## Problem 1
In the Atlas save/load document, turn the paragraph that begins "This document describes the save/load functionality" into a short list that keeps its main facts.
## Problem 2
According to the Atlas save/load document, which attribute causes circular references to be skipped automatically?
## Problem 3
List every kind of data that the Atlas save/load document says a .collection.json file contains.

··· Document section ···

Atlas Save/Load Functionality

This document describes the save/load functionality for Atlas collections, which allows you to persist collection metadata to JSON files and load them in both V and Python.

Overview

The Atlas module now supports:

  • Saving collections to .collection.json files
  • Loading collections from .collection.json files in V
  • Loading collections from .collection.json files in Python

This enables:

  1. Persistence of collection metadata (pages, images, files, errors)
  2. Cross-language access to Atlas data
  3. Faster loading without re-scanning directories

V Implementation

Saving Collections

import incubaid.herolib.data.atlas

// Create and scan atlas
mut a := atlas.new(name: 'my_docs')!
a.scan(path: './docs')!

// Save all collections (creates .collection.json in each collection dir)
a.save_all()!

// Or save a single collection
col := a.get_collection('guides')!
col.save()!

Loading Collections

import incubaid.herolib.data.atlas

// Load single collection
mut a := atlas.new(name: 'loaded')!
mut col := a.load_collection('/path/to/collection')!

println('Pages: ${col.pages.len}')

// Load all collections from directory tree
mut a2 := atlas.new(name: 'all_docs')!
a2.load_from_directory('./docs')!

println('Loaded ${a2.collections.len} collections')

What Gets Saved

The .collection.json file contains:

  • Collection name and path
  • All pages (name, path, collection_name)
  • All images (name, ext, path, ftype)
  • All files (name, ext, path, ftype)
  • All errors (category, page_key, message, file)

Note: Circular references (atlas and collection pointers) are automatically skipped using the [skip] attribute and reconstructed during load.

Python Implementation

Installation

The Python loader is a standalone script with no external dependencies (uses only Python stdlib):

# No installation needed - just use the script
python3 lib/data/atlas/atlas_loader.py

Loading Collections

from atlas_loader import Atlas

# Load single collection
atlas = Atlas.load_collection('/path/to/collection')

# Or load all collections from directory tree
atlas = Atlas.load_from_directory('/path/to/docs')

# Access collections
col = atlas.get_collection('guides')
print(f"Pages: {len(col.pages)}")

# Access pages
page = atlas.page_get('guides:intro')
if page:
    content = page.read_content()
    print(content)

# Check for errors
if atlas.has_errors():
    atlas.print_all_errors()

··· Records provided ···

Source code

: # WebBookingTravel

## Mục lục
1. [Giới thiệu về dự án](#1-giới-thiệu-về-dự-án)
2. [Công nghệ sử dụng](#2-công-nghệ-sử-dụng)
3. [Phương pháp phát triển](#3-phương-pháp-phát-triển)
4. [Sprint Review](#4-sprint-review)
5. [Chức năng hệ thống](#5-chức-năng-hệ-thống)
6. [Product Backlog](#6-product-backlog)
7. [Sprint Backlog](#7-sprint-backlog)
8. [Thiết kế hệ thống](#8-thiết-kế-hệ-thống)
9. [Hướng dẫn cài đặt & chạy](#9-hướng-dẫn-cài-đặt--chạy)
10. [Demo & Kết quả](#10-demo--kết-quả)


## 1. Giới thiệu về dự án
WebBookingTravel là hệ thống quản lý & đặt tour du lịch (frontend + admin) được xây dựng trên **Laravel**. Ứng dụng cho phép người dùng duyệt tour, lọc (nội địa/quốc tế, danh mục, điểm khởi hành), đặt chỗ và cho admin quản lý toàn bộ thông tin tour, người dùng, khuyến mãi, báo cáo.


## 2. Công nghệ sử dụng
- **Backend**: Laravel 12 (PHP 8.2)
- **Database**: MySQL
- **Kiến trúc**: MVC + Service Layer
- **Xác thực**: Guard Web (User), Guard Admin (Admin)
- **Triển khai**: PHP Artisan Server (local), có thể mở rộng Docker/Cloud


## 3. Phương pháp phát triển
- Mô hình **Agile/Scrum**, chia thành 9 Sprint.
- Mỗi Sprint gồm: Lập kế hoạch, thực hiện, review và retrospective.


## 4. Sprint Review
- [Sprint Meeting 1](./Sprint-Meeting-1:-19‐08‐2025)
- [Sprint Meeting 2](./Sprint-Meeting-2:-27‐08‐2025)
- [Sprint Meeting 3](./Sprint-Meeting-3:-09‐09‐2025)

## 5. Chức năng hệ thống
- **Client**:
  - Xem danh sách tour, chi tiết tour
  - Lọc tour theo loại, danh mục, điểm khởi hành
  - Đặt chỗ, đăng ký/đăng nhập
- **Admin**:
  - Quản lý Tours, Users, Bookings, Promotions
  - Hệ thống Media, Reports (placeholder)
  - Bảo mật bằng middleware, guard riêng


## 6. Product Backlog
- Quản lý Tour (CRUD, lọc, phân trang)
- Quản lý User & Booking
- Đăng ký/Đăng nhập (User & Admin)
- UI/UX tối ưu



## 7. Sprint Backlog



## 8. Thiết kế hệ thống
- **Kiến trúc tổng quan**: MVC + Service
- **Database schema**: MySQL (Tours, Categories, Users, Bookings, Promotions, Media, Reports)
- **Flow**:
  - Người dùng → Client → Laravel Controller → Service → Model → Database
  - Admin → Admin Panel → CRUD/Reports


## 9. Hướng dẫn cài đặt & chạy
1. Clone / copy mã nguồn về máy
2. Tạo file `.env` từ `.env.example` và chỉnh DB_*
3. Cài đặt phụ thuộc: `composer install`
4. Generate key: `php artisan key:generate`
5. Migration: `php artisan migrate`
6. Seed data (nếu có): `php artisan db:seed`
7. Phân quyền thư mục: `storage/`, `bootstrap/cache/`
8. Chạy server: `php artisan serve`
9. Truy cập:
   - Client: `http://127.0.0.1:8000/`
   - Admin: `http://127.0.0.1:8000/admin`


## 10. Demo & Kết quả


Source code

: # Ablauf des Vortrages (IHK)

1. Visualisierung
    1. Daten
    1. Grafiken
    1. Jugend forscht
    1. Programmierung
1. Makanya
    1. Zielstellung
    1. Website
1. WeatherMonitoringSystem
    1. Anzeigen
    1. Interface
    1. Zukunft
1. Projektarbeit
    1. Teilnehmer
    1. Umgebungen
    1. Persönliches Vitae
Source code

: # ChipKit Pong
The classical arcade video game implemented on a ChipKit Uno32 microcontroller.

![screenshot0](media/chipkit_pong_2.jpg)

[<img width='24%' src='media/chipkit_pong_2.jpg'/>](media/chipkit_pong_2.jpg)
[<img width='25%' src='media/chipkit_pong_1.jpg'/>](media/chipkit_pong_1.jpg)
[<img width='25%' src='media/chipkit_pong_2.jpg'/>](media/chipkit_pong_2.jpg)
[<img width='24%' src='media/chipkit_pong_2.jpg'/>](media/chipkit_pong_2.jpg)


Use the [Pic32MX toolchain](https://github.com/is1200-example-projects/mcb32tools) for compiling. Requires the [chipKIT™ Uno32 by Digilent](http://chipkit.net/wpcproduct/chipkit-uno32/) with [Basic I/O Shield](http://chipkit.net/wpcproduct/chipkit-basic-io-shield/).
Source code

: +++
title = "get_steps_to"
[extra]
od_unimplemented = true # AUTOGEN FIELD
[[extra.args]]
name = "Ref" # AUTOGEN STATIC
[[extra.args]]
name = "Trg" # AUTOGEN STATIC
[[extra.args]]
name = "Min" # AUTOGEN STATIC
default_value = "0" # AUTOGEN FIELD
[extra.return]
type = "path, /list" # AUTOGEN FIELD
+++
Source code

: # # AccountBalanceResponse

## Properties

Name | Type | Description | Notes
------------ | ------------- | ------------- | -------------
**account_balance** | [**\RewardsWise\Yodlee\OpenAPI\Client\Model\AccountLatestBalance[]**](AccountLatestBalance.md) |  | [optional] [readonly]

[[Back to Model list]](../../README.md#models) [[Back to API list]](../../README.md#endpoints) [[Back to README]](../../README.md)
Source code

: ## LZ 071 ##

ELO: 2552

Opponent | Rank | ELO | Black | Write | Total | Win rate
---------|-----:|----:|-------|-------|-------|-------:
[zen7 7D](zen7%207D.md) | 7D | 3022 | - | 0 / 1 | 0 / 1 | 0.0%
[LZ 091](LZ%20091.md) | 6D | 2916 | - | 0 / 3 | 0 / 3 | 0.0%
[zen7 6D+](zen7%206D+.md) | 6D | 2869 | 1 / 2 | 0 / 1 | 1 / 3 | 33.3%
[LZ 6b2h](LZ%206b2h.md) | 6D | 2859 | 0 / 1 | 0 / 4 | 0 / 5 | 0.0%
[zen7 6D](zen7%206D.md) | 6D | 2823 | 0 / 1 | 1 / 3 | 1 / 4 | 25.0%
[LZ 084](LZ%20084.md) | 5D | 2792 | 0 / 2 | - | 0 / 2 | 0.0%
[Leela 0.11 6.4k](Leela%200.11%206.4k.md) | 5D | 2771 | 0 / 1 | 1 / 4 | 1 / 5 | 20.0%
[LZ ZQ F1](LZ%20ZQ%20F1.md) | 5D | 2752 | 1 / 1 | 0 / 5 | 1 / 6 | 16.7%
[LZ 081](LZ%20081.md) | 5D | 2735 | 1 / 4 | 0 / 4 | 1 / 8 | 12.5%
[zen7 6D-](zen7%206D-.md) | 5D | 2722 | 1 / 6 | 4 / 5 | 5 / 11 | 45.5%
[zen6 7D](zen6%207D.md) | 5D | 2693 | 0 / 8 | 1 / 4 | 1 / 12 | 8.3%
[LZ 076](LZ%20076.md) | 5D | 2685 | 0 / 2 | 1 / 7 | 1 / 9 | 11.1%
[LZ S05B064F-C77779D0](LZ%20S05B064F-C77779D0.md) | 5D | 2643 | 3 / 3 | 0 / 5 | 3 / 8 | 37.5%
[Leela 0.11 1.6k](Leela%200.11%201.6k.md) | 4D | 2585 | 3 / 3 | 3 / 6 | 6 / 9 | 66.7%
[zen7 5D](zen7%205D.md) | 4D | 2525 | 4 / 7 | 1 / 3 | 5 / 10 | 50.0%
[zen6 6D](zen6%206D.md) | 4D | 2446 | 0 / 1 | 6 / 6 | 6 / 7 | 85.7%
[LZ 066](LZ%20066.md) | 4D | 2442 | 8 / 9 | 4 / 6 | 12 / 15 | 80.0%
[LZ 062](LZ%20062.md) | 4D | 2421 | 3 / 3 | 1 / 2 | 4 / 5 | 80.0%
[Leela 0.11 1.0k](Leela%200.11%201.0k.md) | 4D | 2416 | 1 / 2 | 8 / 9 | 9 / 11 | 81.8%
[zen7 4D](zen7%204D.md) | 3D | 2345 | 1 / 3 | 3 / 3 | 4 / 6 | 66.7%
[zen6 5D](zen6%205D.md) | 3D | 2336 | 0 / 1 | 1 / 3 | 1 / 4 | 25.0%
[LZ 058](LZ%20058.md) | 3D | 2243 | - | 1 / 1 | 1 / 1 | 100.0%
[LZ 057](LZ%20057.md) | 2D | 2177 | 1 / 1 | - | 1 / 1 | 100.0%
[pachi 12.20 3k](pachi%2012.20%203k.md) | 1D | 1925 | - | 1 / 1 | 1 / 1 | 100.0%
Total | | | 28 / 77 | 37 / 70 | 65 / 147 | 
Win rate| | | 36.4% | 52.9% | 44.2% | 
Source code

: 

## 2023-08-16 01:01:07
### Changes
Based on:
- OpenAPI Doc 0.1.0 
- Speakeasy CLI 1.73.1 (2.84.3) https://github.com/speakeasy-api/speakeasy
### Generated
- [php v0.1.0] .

···

## Problem solution 1
- Subject: save/load functionality for Atlas collections
- Purpose: persisting collection metadata to JSON files
- Loading: supported in both V and Python

## Problem solution 2
The [skip] attribute.

## Problem solution 3
- Collection name and path
- All pages (name, path, collection_name)
- All images (name, ext, path, ftype)
- All files (name, ext, path, ftype)
- All errors (category, page_key, message, file)